Bacteria are too small to be seen without a microscope, but they are abundant and ubiquitous and, their influence on our life is enormous. Humans share our body with a large number and a very diverse number of species of bacteria that thrive in/on different parts of our body. While some of the bacteria are beneficial for the environment and for our health, some cause diseases, from small wound infections, to diarrhoea to lethal diseases such as sepsis and pneumonia. Being one of the earliest life forms on earth, bacteria are robust and have evolved to be able to survive and propagate in different environments. The cell wall that is located outside of the bacterial cell membrane protects bacteria from adverse environmental conditions and also prevents the cell from bursting due to its high internal pressure. When bacteria propagate, the stress-bearing cell wall needs to expand in such a way that the new cell wall material is synthesised and woven into the existing wall without weakening or damaging the wall in the process. Compromising the integrity of the cell wall will lead to cell death by lysis. Many of our best antibiotics, e.g., penicillin, kill bacteria by inhibiting cell wall synthesis.

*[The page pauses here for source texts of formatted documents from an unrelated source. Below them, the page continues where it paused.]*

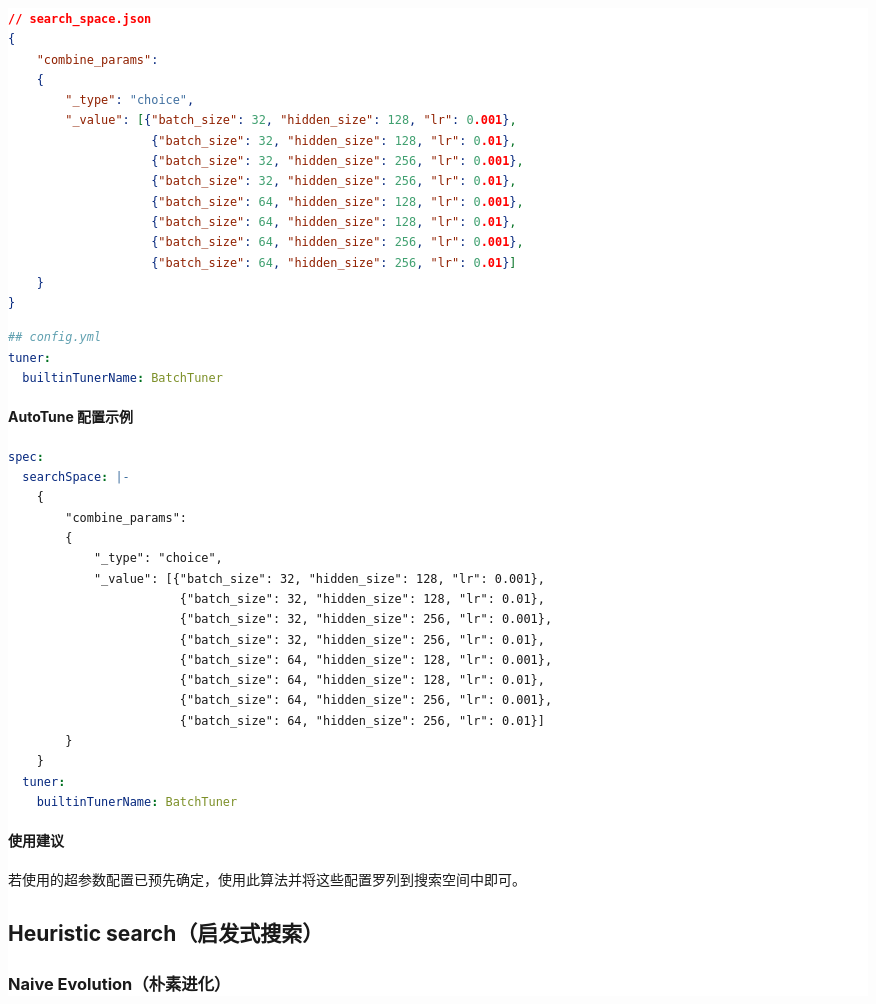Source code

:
 ```json
// search_space.json
{
    "combine_params":
    {
        "_type": "choice",
        "_value": [{"batch_size": 32, "hidden_size": 128, "lr": 0.001},
                    {"batch_size": 32, "hidden_size": 128, "lr": 0.01},
                    {"batch_size": 32, "hidden_size": 256, "lr": 0.001},
                    {"batch_size": 32, "hidden_size": 256, "lr": 0.01},
                    {"batch_size": 64, "hidden_size": 128, "lr": 0.001},
                    {"batch_size": 64, "hidden_size": 128, "lr": 0.01},
                    {"batch_size": 64, "hidden_size": 256, "lr": 0.001},
                    {"batch_size": 64, "hidden_size": 256, "lr": 0.01}]
    }
}
```

```yaml
## config.yml
tuner:
  builtinTunerName: BatchTuner
```

#### AutoTune 配置示例

```yaml
spec:
  searchSpace: |-
    {
        "combine_params":
        {
            "_type": "choice",
            "_value": [{"batch_size": 32, "hidden_size": 128, "lr": 0.001},
                        {"batch_size": 32, "hidden_size": 128, "lr": 0.01},
                        {"batch_size": 32, "hidden_size": 256, "lr": 0.001},
                        {"batch_size": 32, "hidden_size": 256, "lr": 0.01},
                        {"batch_size": 64, "hidden_size": 128, "lr": 0.001},
                        {"batch_size": 64, "hidden_size": 128, "lr": 0.01},
                        {"batch_size": 64, "hidden_size": 256, "lr": 0.001},
                        {"batch_size": 64, "hidden_size": 256, "lr": 0.01}]
        }
    }
  tuner:
    builtinTunerName: BatchTuner
```

#### 使用建议

若使用的超参数配置已预先确定，使用此算法并将这些配置罗列到搜索空间中即可。

## Heuristic search（启发式搜索）

### Naive Evolution（朴素进化）
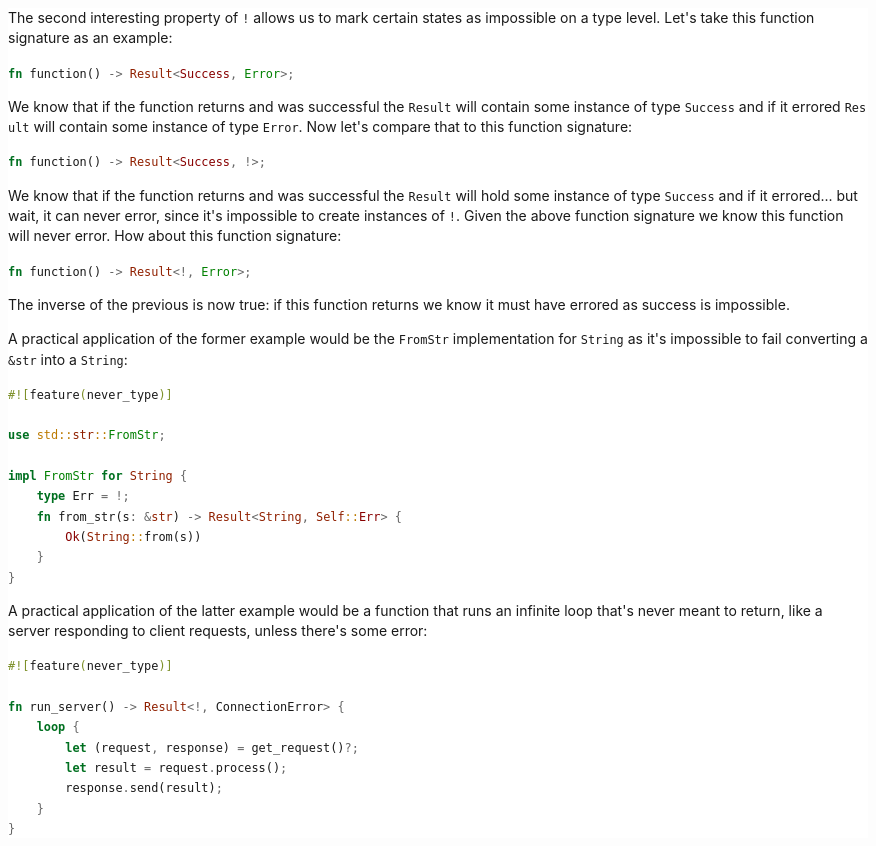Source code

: The second interesting property of `!` allows us to mark certain states as impossible on a type level. Let's take this function signature as an example:

```rust
fn function() -> Result<Success, Error>;
```

We know that if the function returns and was successful the `Result` will contain some instance of type `Success` and if it errored `Result` will contain some instance of type `Error`. Now let's compare that to this function signature:

```rust
fn function() -> Result<Success, !>;
```

We know that if the function returns and was successful the `Result` will hold some instance of type `Success` and if it errored... but wait, it can never error, since it's impossible to create instances of `!`. Given the above function signature we know this function will never error. How about this function signature:

```rust
fn function() -> Result<!, Error>;
```

The inverse of the previous is now true: if this function returns we know it must have errored as success is impossible.

A practical application of the former example would be the `FromStr` implementation for `String` as it's impossible to fail converting a `&str` into a `String`:

```rust
#![feature(never_type)]

use std::str::FromStr;

impl FromStr for String {
    type Err = !;
    fn from_str(s: &str) -> Result<String, Self::Err> {
        Ok(String::from(s))
    }
}
```

A practical application of the latter example would be a function that runs an infinite loop that's never meant to return, like a server responding to client requests, unless there's some error:

```rust
#![feature(never_type)]

fn run_server() -> Result<!, ConnectionError> {
    loop {
        let (request, response) = get_request()?;
        let result = request.process();
        response.send(result);
    }
}
```
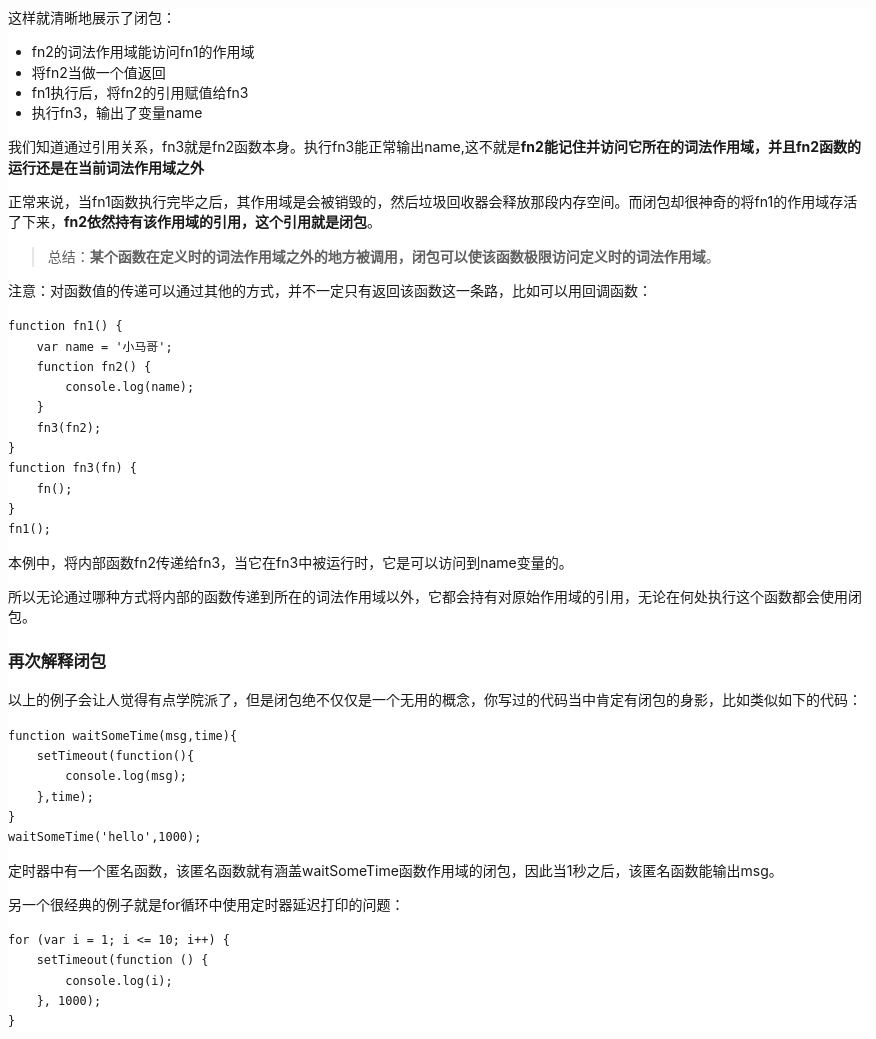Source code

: 这样就清晰地展示了闭包：

- fn2的词法作用域能访问fn1的作用域
- 将fn2当做一个值返回
- fn1执行后，将fn2的引用赋值给fn3
- 执行fn3，输出了变量name

我们知道通过引用关系，fn3就是fn2函数本身。执行fn3能正常输出name,这不就是**fn2能记住并访问它所在的词法作用域，并且fn2函数的运行还是在当前词法作用域之外**

正常来说，当fn1函数执行完毕之后，其作用域是会被销毁的，然后垃圾回收器会释放那段内存空间。而闭包却很神奇的将fn1的作用域存活了下来，**fn2依然持有该作用域的引用，这个引用就是闭包**。

> 总结：**某个函数在定义时的词法作用域之外的地方被调用，闭包可以使该函数极限访问定义时的词法作用域**。

注意：对函数值的传递可以通过其他的方式，并不一定只有返回该函数这一条路，比如可以用回调函数：

```arcade
function fn1() {
	var name = '小马哥';
	function fn2() {
		console.log(name);
	}
	fn3(fn2);
}
function fn3(fn) {
	fn();
}
fn1();
```

本例中，将内部函数fn2传递给fn3，当它在fn3中被运行时，它是可以访问到name变量的。

所以无论通过哪种方式将内部的函数传递到所在的词法作用域以外，它都会持有对原始作用域的引用，无论在何处执行这个函数都会使用闭包。

### 再次解释闭包

以上的例子会让人觉得有点学院派了，但是闭包绝不仅仅是一个无用的概念，你写过的代码当中肯定有闭包的身影，比如类似如下的代码：

```reasonml
function waitSomeTime(msg,time){
    setTimeout(function(){
        console.log(msg);
    },time);
}
waitSomeTime('hello',1000);
```

定时器中有一个匿名函数，该匿名函数就有涵盖waitSomeTime函数作用域的闭包，因此当1秒之后，该匿名函数能输出msg。

另一个很经典的例子就是for循环中使用定时器延迟打印的问题：

```arcade
for (var i = 1; i <= 10; i++) {
	setTimeout(function () {
		console.log(i);
	}, 1000);
}
```
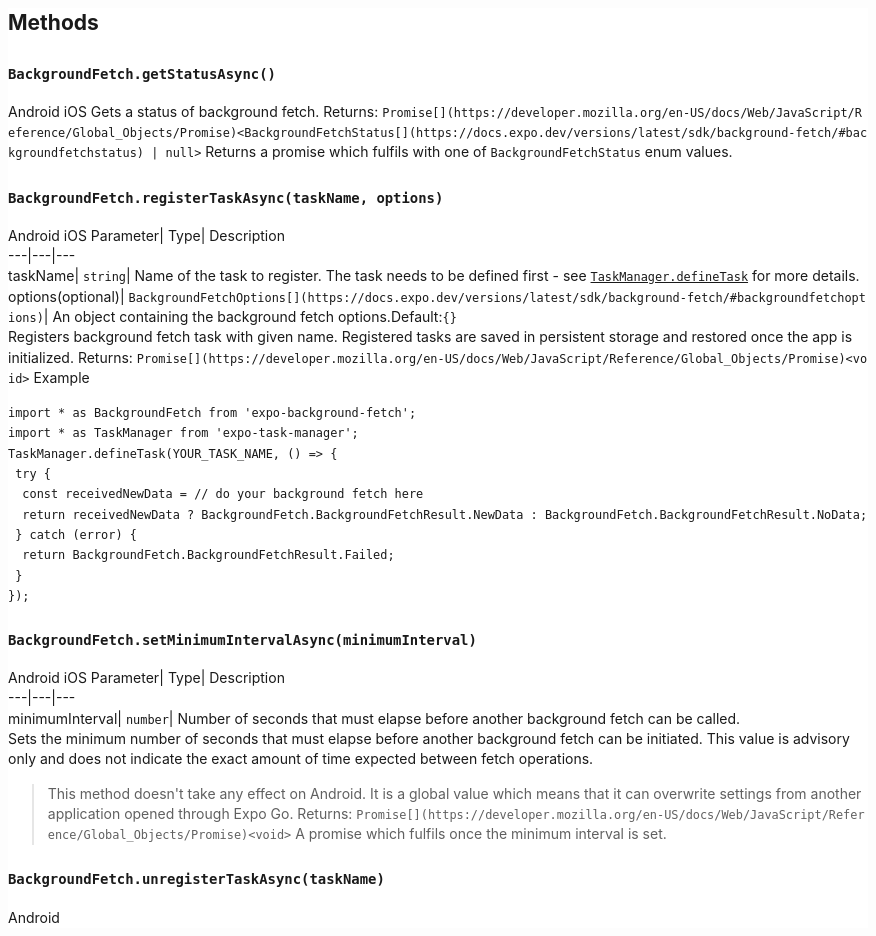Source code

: ## Methods
### `BackgroundFetch.getStatusAsync()`
Android
iOS
Gets a status of background fetch.
Returns:
`Promise[](https://developer.mozilla.org/en-US/docs/Web/JavaScript/Reference/Global_Objects/Promise)<BackgroundFetchStatus[](https://docs.expo.dev/versions/latest/sdk/background-fetch/#backgroundfetchstatus) | null>`
Returns a promise which fulfils with one of `BackgroundFetchStatus` enum values.
### `BackgroundFetch.registerTaskAsync(taskName, options)`
Android
iOS
Parameter| Type| Description  
---|---|---  
taskName| `string`| Name of the task to register. The task needs to be defined first - see [`TaskManager.defineTask`](https://docs.expo.dev/versions/latest/sdk/taskmanager#defineTask) for more details.  
options(optional)| `BackgroundFetchOptions[](https://docs.expo.dev/versions/latest/sdk/background-fetch/#backgroundfetchoptions)`| An object containing the background fetch options.Default:`{}`  
Registers background fetch task with given name. Registered tasks are saved in persistent storage and restored once the app is initialized.
Returns:
`Promise[](https://developer.mozilla.org/en-US/docs/Web/JavaScript/Reference/Global_Objects/Promise)<void>`
Example
```
import * as BackgroundFetch from 'expo-background-fetch';
import * as TaskManager from 'expo-task-manager';
TaskManager.defineTask(YOUR_TASK_NAME, () => {
 try {
  const receivedNewData = // do your background fetch here
  return receivedNewData ? BackgroundFetch.BackgroundFetchResult.NewData : BackgroundFetch.BackgroundFetchResult.NoData;
 } catch (error) {
  return BackgroundFetch.BackgroundFetchResult.Failed;
 }
});

```

### `BackgroundFetch.setMinimumIntervalAsync(minimumInterval)`
Android
iOS
Parameter| Type| Description  
---|---|---  
minimumInterval| `number`| Number of seconds that must elapse before another background fetch can be called.  
Sets the minimum number of seconds that must elapse before another background fetch can be initiated. This value is advisory only and does not indicate the exact amount of time expected between fetch operations.
> This method doesn't take any effect on Android. It is a global value which means that it can overwrite settings from another application opened through Expo Go.
Returns:
`Promise[](https://developer.mozilla.org/en-US/docs/Web/JavaScript/Reference/Global_Objects/Promise)<void>`
A promise which fulfils once the minimum interval is set.
### `BackgroundFetch.unregisterTaskAsync(taskName)`
Android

In addition to a strong yet dynamic cell wall, to produce fit and healthy progeny the cell also needs to duplicate its chromosome without mistakes and then partition the two sister chromosomes to the appropriate positions in the cell before cell division. It is essential that all mistakes and any damage that occurs during the process of duplication are repaired so that the chromosomes inherited by the daughter cells are intact. Therefore, maintaining the integrity of the chromosome and maintaining the integrity of the cell wall are both essential for bacteria. However, they are considered independent processes and are not known to be connected.

Recently we were surprised and excited to discover some potential links between these two seemingly unrelated processes: 1) Mutants of the cell wall synthesis gene ponA, which is known to have 'thinner' cells, exhibit chromosome defects; 2) In many bacteria the ponA gene is located on the chromosome in a 'cluster' with a chromosome repair gene called recU. Normally genes forming a cluster have related functions, and a cell wall synthesis gene being so tightly associated with a DNA repair gene, in so many bacteria, suggests a functional link between these two genes. 3) Removal of either ponA or recU does not affect the viability of the cell, but removing both genes is lethal. This is puzzling but interesting as it again indicates that chromosome repair and cell wall synthesis are somehow connected. 4) Many bacteria have a second cluster of genes that contain a gene involved in chromosome repair (for a different type of damage) and genes involved in cell wall metabolism. This suggests that chromosome repair and cell wall synthesis may have multiple links.
This proposal aims to investigate and understand the potential links between chromosome repair and cell wall synthesis. We want to know how the links are mediated, the impacts of cell width and impaired cell wall synthesis on chromosome repair and distribution, and how DNA damage affects the cell wall. A molecular understanding of the chromosome - cell wall links will help us identify new targets for antibiotics, and develop new antimicrobial strategies to optimise the use of the existing antibiotics and combat antibiotics resistance.

Bacterial proliferation requires duplication and segregation of the chromosome as well as expansion of the cell envelope. As an important component of the envelope, the cell wall protects bacteria from their environment and from bursting due to the internal turgor. Compromising the integrity of the wall leads to cell lysis; damaging the chromosome reduces the fitness and viability of the progeny. A lot is known about how bacteria regulate cell wall synthesis and remodelling, and how they ensure each daughter cell receives an intact chromosome. These two processes seem biochemically independent and so has long been considered unrelated. We have discovered potential links between chromosome repair/dynamics and cell wall synthesis. The Bacillus subtilis cell wall synthesis gene ponA encodes a penicillin-binding protein. Cells of ponA mutants are known to be thinner than the wild type. We recently found that ponA mutants have chromosome defects: the sister chromosomes appear joined and the termini are distributed irregularly. Interestingly, ponA is co-transcribed with recU that is involved in DNA Double Strand Break Repair and recombination, and this genetic arrangement is kept in most of the Firmicutes. Importantly, we have confirmed that deletion of both recU and ponA in B. subtilis is lethal (single mutants viable), suggesting an essential functional link between DNA repair and cell wall synthesis. Such a link is further supported by the presence of another highly conserved operon, which contains the essential genes walKR that control cell wall metabolism, and walJ that acts in another DNA repair pathway. In some bacteria walJ becomes essential when the expression of walK/R is reduced. This project aims to understand the unexpected links between DNA repair/dynamics and cell wall metabolism: how the links are mediated, the impacts of cell width and/or impaired cell wall synthesis on chromosome repair and distribution, and how DNA damage affects cell wall metabolism.